Muscle-checking has been of critical importance in identification of supplements that help Mariah in particular. Supplements are fantastic and highly effective for mood issues including depression, anxiety, lack of motivation, anger, an inability to concentrate, and more. That said, the list of potential supplements is quite long and it would be prohibitively expensive and time-consuming for a person to try all of them. For Mariah, muscle-checking was used to evaluate a list of about 100 potential supplements and to identify the ones helpful for her in particular. For Mariah, these have included Vitamin D3, omega-3 fatty acids, and two amino acids. The list of potential supplements includes a range of vitamins (B vitamins in particular), herbs such as Ashwagandha and St. John’s Wort (and many others), minerals (particularly important in cases of anxiety), and a number of amino acids that function as precursors to important brain chemicals such as serotonin or dopamine.

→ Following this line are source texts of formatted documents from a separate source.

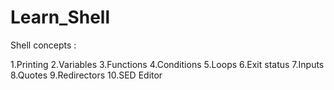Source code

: # Learn_Shell

Shell concepts :

1.Printing
2.Variables
3.Functions
4.Conditions
5.Loops
6.Exit status
7.Inputs
8.Quotes
9.Redirectors
10.SED Editor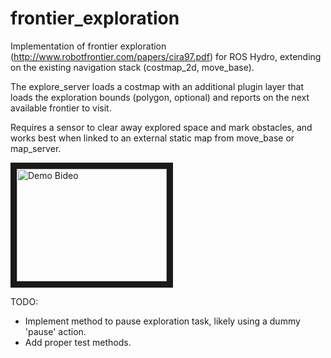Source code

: frontier_exploration
====================

Implementation of frontier exploration (http://www.robotfrontier.com/papers/cira97.pdf) for ROS Hydro, extending on the existing navigation stack (costmap_2d, move_base).

The explore_server loads a costmap with an additional plugin layer that loads the exploration bounds (polygon, optional) and reports on the next available frontier to visit.

Requires a sensor to clear away explored space and mark obstacles, and works best when linked to an external static map from move_base or map_server.

<a href="http://www.youtube.com/watch?feature=player_embedded&v=s1_cV5f4VPk
" target="_blank"><img src="http://img.youtube.com/vi/s1_cV5f4VPk/0.jpg" 
alt="Demo Bideo" width="240" height="180" border="10" /></a>

TODO:

 * Implement method to pause exploration task, likely using a dummy 'pause' action.
 * Add proper test methods.
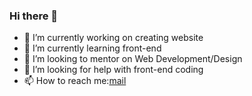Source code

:### Hi there 👋

<!--
**zv-r/zv-r** is a ✨ _special_ ✨ repository because its `README.md` (this file) appears on your GitHub profile.

Here are some ideas to get you started:

-->
- 🔭 I’m currently working on creating website
- 🌱 I’m currently learning front-end
- 👯 I’m looking to mentor on Web Development/Design
- 🤔 I’m looking for help with front-end coding 
- 📫 How to reach me:[mail](mailto:zvr@gold-mail.ru)
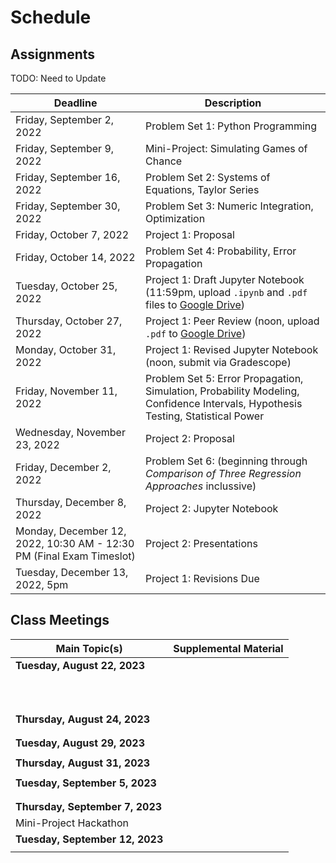 # Schedule

## Assignments

TODO: Need to Update

| Deadline     | Description |
| ----------- | ----------- |
| Friday, September 2, 2022 | Problem Set 1: Python Programming |
| Friday, September 9, 2022 | Mini-Project: Simulating Games of Chance |
| Friday, September 16, 2022 | Problem Set 2: Systems of Equations, Taylor Series |
| Friday, September 30, 2022 | Problem Set 3: Numeric Integration, Optimization |
| Friday, October 7, 2022 | Project 1: Proposal |
| Friday, October 14, 2022 | Problem Set 4: Probability, Error Propagation |
| Tuesday, October 25, 2022 | Project 1: Draft Jupyter Notebook (11:59pm, upload `.ipynb` and `.pdf` files to [Google Drive](https://drive.google.com/drive/folders/1FqUhcjPBlGvZfySmWetv2b_QpS3SMAjD?usp=sharing)) |
| Thursday, October 27, 2022 | Project 1: Peer Review (noon, upload `.pdf` to [Google Drive](https://drive.google.com/drive/folders/1FqUhcjPBlGvZfySmWetv2b_QpS3SMAjD?usp=sharing)) |
| Monday, October 31, 2022 | Project 1: Revised Jupyter Notebook (noon, submit via Gradescope) |
| Friday, November 11, 2022 | Problem Set 5: Error Propagation, Simulation, Probability Modeling, Confidence Intervals, Hypothesis Testing, Statistical Power |
| Wednesday, November 23, 2022 | Project 2: Proposal |
| Friday, December 2, 2022 | Problem Set 6: [](../notebooks/15/Nonlinear-Case-Study-Adsorptive-Membranes.ipynb) (beginning through *Comparison of Three Regression Approaches* inclussive) |
| Thursday, December 8, 2022 | Project 2: Jupyter Notebook |
| Monday, December 12, 2022, 10:30 AM - 12:30 PM (Final Exam Timeslot) | Project 2: Presentations |
| Tuesday, December 13, 2022, 5pm | Project 1: Revisions Due |

## Class Meetings

| Main Topic(s) | Supplemental Material |
| ----------- | ----------- |
| **Tuesday, August 22, 2023** |
| [](../notebooks/01/Jupyter-Notebooks.ipynb) | [](../notebooks/01/Python-Basics-I-Variables-Strings-Bugs.ipynb) |
| [](../notebooks/01/Pseudocode.ipynb) | [](../notebooks/01/Flow-control.ipynb) |
| [](../notebooks/01/Example-High-Low-Game.ipynb) | [](../notebooks/01/Python-Basics-III-Lists-Dictionaries-Enumeration.ipynb) |
| [](../notebooks/01/Publication-Quality-Figures.ipynb) | [](../notebooks/01/Functions-and-Scope.ipynb) |
| [](../notebooks/03/chapter1.ipynb) | [](../notebooks/01/Recursion.ipynb) |
| | [](../notebooks/01/Modules-and-Files.ipynb) |
| | [](../notebooks/01/NumPy.ipynb) |
| | [](../notebooks/01/Matplotlib.ipynb) |
| | [](../notebooks/01/Functions-as-Arguments.ipynb) |
| | [](../notebooks/01/Testing-and-Debugging.ipynb) |
| **Thursday, August 24, 2023** |
| [](../notebooks/03/chapter2.ipynb) | [](../notebooks/04/Modeling-Systems-of-Linear-Equations.ipynb) |
| | [](../notebooks/04/Linear-Algebra-in-Numpy.ipynb) |
| **Tuesday, August 29, 2023** |
| [](../notebooks/03/chapter3.ipynb) | [](../notebooks/04/Gauss-Elimination.ipynb) |
| **Thursday, August 31, 2023** |
| [](../notebooks/03/chapter4.ipynb) | [](../notebooks/04/Condition-Number.ipynb) |
| **Tuesday, September 5, 2023** |
| [](../notebooks/03/chapter5.ipynb) | [](../notebooks/04/Invertible-Matrix-Theorem-and-Gauss-Example.ipynb) |
| | [](../notebooks/04/LU-Decomposition.ipynb) |
| **Thursday, September 7, 2023** |
| Mini-Project Hackathon | |
| **Tuesday, September 12, 2023** |
| [](../notebooks/03/chapter6.ipynb) | [](../notebooks/04/Condition-Number.ipynb) |

<!---
| Tuesday, August 30, 2022 | [](../notebooks/01/Pandas.ipynb) |
| Thursday, August 25, 2022 | [](../notebooks/01/Pseudocode.ipynb) |
| Thursday, September 1, 2022 | [](../notebooks/04/linear_algebra.md) |
| | [](../notebooks/04/Linear-Algebra-in-Numpy.ipynb) |
| | [](../notebooks/04/Gauss-Elimination.ipynb) |
| Tuesday, September 6, 2022 | [](../notebooks/04/Invertible-Matrix-Theorem-and-Gauss-Example.ipynb)
| | [](../notebooks/04/LU-Decomposition.ipynb)
| | [](../notebooks/04/Condition-Number.ipynb)
| Thursday, September 8, 2022 | [](../notebooks/04/Modeling-Systems-of-Linear-Equations.ipynb) |
| | [](../notebooks/04/Example-Atomic-Mass-Balances.ipynb) |
| Tuesday, September 13, 2022 | [](../notebooks/05/algorithms.md) |
| | [](../notebooks/05/Taylor-Series.ipynb) |
| | [](../notebooks/05/Finite-Difference.ipynb) |
| | [](../notebooks/05/Example-Heating-a-Metal-Slab.ipynb)
| Thursday, September 15, 2022 | [](../notebooks/06/nonlinear_systems.md) |
| | [](../notebooks/06/Modeling-Systems-of-Nonlinear-Equations.ipynb) |
| | [](../notebooks/06/Newton-Raphson-Method-in-One-Dimension.ipynb) |
| | [](../notebooks/06/More-Newton-Type-Methods.ipynb) |
| | [](../notebooks/06/Convergence-Analysis-for-Newton-Raphson-Methods.ipynb) |
| | [](../notebooks/06/Newton-Raphson-Methods-for-Systems-of-Equations.ipynb) |
| | [](../notebooks/06/Newton-Methods-in-Scipy.ipynb) |
| Tuesday, September 20, 2022 | [](../notebooks/07/integration.md) |
| | [](../notebooks/07/Intro-and-Newton-Cotes.ipynb) |
| | [](../notebooks/07/Gauss-Quadrature.ipynb) |
| | [](../notebooks/07/Scipy-Library-Adaptive-Methods-for-Newton-Cotes-and-Gauss-Quadrature.ipynb) |
| | [](../notebooks/07/Application-Inertial-Navigation-Systems.ipynb) |
| Thursday, September 22, 2022 | [](../notebooks/07/Forward-and-Backward-Euler.ipynb) |
| | [](../notebooks/07/Trapezoid-Rule.ipynb) |
| | [](../notebooks/07/Stability-Analysis.ipynb) |
| | [](../notebooks/07/Explicit-Runge-Kutta.ipynb) |
| | [](../notebooks/07/Systems-of-Differential-Equations-and-Scipy.ipynb) |
| | [](../notebooks/07/Example-Reaction-Rates.ipynb) |
| Tuesday, September 27, 2022 | [](../notebooks/08/optimization.md) |
| | [](../notebooks/08/Pyomo-Basics.ipynb) |
| | [](../notebooks/08/Flash-Calculations-in-Pyomo.ipynb) |
| | Numeric Integration with Pyomo |
| Thursday, September 29, 2022 | [](../notebooks/09/stats.md) |
| | [](../notebooks/09/Sampling.ipynb) |
| | [](../notebooks/09/Summary-Statistics.ipynb) |
| | [](../notebooks/09/Visualizing-Data.ipynb) |
| | [](../notebooks/10/probability.md) |
| | [](../notebooks/10/Probability-Basics.ipynb) |
| Tuesday, October 4, 2022 | Project 1 Kick-off | 
| Thursday, October 6, 2022 | [](../notebooks/10/Random-Variables.ipynb) |
| | [](../notebooks/10/Jointly-Distributed-Random-Variables.ipynb) |
| | [](../notebooks/10/Jointly-Continuous-Random-Variables.ipynb) |
| | [](../notebooks/10/Practice-Problems.ipynb) |
| Tuesday, October 11, 2022 | [](../notebooks/11/distributions.md) |
| | [](../notebooks/11/Bernoulli-Probability-Distribution.ipynb) |
| | [](../notebooks/11/Binomial-Probability-Distribtuion.ipynb) |
| | [](../notebooks/11/Poisson-Probability-Distribution.ipynb) |
| | [](../notebooks/11/Normal-Probability-Distribution.ipynb) |
| | [](../notebooks/11/Common-Probability-Distributions-Summary.md) |
| | [](../notebooks/12/uncertainty.md) |
| | [](../notebooks/12/Measurement-Error.ipynb) |
| Thursday, October 13, 2022 | [](../notebooks/12/Error-Propagation.ipynb) |
| | [](../notebooks/12/Measuring-Flowrate-Example.ipynb) |
| | [](../notebooks/12/Car-and-Incline-Example.ipynb) |
| | [](../notebooks/12/Simulation.ipynb) |
| | [](../notebooks/12/Monte-Carlo-Error-Propogation.ipynb) |
| | [](../notebooks/12/Practice-Problems.ipynb) |
| October 18, 2022 | Fall Break |
| Thursday, October 20, 2022 | Fall Break |
| Tuesday, October 25, 2022 | Complete Project 1 |
| Thursday, October 27, 2022 | Project 1 Peer Review |
| Tuesday, November 1, 2022 | [](../notebooks/13/inference.md) |
| | [](../notebooks/13/Central-Limit-Theorem.ipynb) |
| | [](../notebooks/13/Standard-Normal-Distribution.ipynb) |
| | [](../notebooks/13/Confidence-Intervals.ipynb) |
| | [](../notebooks/13/Students-t-Distribution.ipynb) |
| | [](../notebooks/13/Hypothesis-Testing-Basics.ipynb) |
| Thursday, November 3, 2022 | [](../notebooks/13/Flavors-of-Hypothesis-Testing.ipynb) |
| | [](../notebooks/13/Type-I-and-Type-II-Errors.ipynb)
| Tuesday, November 8, 2022 | [](../notebooks/13/Statistical-Power-Basics.ipynb) |
| | [](../notebooks/13/Statistical-Power-in-Python.ipynb) |
| | [](../notebooks/13/Statistical-Power-Practice-Problems.ipynb) |
| | [](../notebooks/13/Bootstrap-Confidence-Intervals.ipynb) |
| Thursday, November 10, 2022 | [](../notebooks/14/regression.md) |
| | [](../notebooks/14/Ordinary-Least-Squares-Linear-Regression.ipynb) |
| | [](../notebooks/14/Residual-Analysis.ipynb) |
| | [](../notebooks/14/Regression-Assumption-Examples.ipynb) |
| | [](../notebooks/14/Uncertainty-Analysis-and-Statistical-Inference.ipynb) |
| | [](../notebooks/14/Multivariate-Linear-Regression.ipynb) |
| | [](../notebooks/14/Linear-Regression-Practice-Problems.ipynb) |
| Tuesday, November 15, 2022 | Midterm Exam |
| Thursday, November 17, 2022 | Project 2 Workshop |
| Tuesday, November 22, 2022 | [](../notebooks/15/advanced_regression.md) |
| | [](../notebooks/15/Transformations-and-Linear-Regression.ipynb) |
| | [](../notebooks/15/Weighted-Regression.ipynb) |
| | [](../notebooks/15/Nonlinear-Regression.ipynb) |
| Thursday, November 24, 2022 | Thanksgiving Holiday |
| Tuesday, November 29, 2022 | [](../notebooks/15/Nonlinear-Regression-Practice-Problem.ipynb) |
| | [](../notebooks/15/Monte-Carlo-Uncertainty-Analysis-for-Nonlinear-Regression.ipynb ) |
| | [](../notebooks/15/Nonlinear-Case-Study-Adsorptive-Membranes.ipynb )|
| Thursday, December 1, 2022 | [](../notebooks/16/design_of_experiments.md) |
| Tuesday, December 6, 2022 | Final Project Workshop |
| Thursday, December 8, 2022 | Semester Review |
--->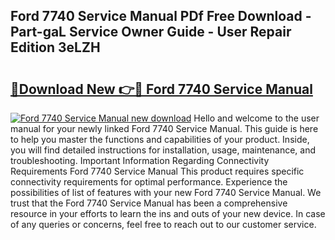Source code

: ## Ford 7740 Service Manual PDf Free Download - Part-gaL Service Owner Guide - User Repair Edition 3eLZH

# <h2><a href="http://bc16824.oget.top/?id=Ford+7740+Service+Manual">🔗Download New 👉🔴 Ford 7740 Service Manual</a></h2>

[![Ford 7740 Service Manual new download](https://i.imgur.com/5g1atiW.png)](http://bc16824.oget.top/?id=Ford+7740+Service+Manual)
Hello and welcome to the user manual for your newly linked Ford 7740 Service Manual. This guide is here to help you master the functions and capabilities of your product. Inside, you will find detailed instructions for installation, usage, maintenance, and troubleshooting. Important Information Regarding Connectivity Requirements Ford 7740 Service Manual This product requires specific connectivity requirements for optimal performance. Experience the possibilities of list of features with your new Ford 7740 Service Manual. We trust that the Ford 7740 Service Manual has been a comprehensive resource in your efforts to learn the ins and outs of your new device. In case of any queries or concerns, feel free to reach out to our customer service.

As nutritional needs change, Mariah found it helpful to have this muscle-checking once a month.

Today, Mariah is doing well. She was able to quit some of the supplements over time, as brain chemistry can often be rebalanced in two to three months using amino acids and other supplements, and the healing of childhood memories improves brain function so that supplements are not necessary long-term. She has continued with both meditation and physical exercise and feels these are important to her well-being. She still enjoys energy work sessions once every couple of months, but she no longer needs them to keep up her mood and her focus, and she now uses energy work to improve her relationships and her financial situation.

Though Mariah’s experience is somewhat unique, most everyone is feeling the effects of stress right now. From the pandemic to inequality issues to climate change, stress from highly improbable events seems to keep coming. Most of us really don’t stop to think about how these events are affecting us, but many experience a continuing sense of unease and anxiety or an inability to focus and accomplish things that are important to us. Now more than ever, Mariah’s story may be applicable to many of us. Caring for ourselves with energy work, exercise, meditation, and the identification of supplements uniquely suited to our individual needs may be highly beneficial.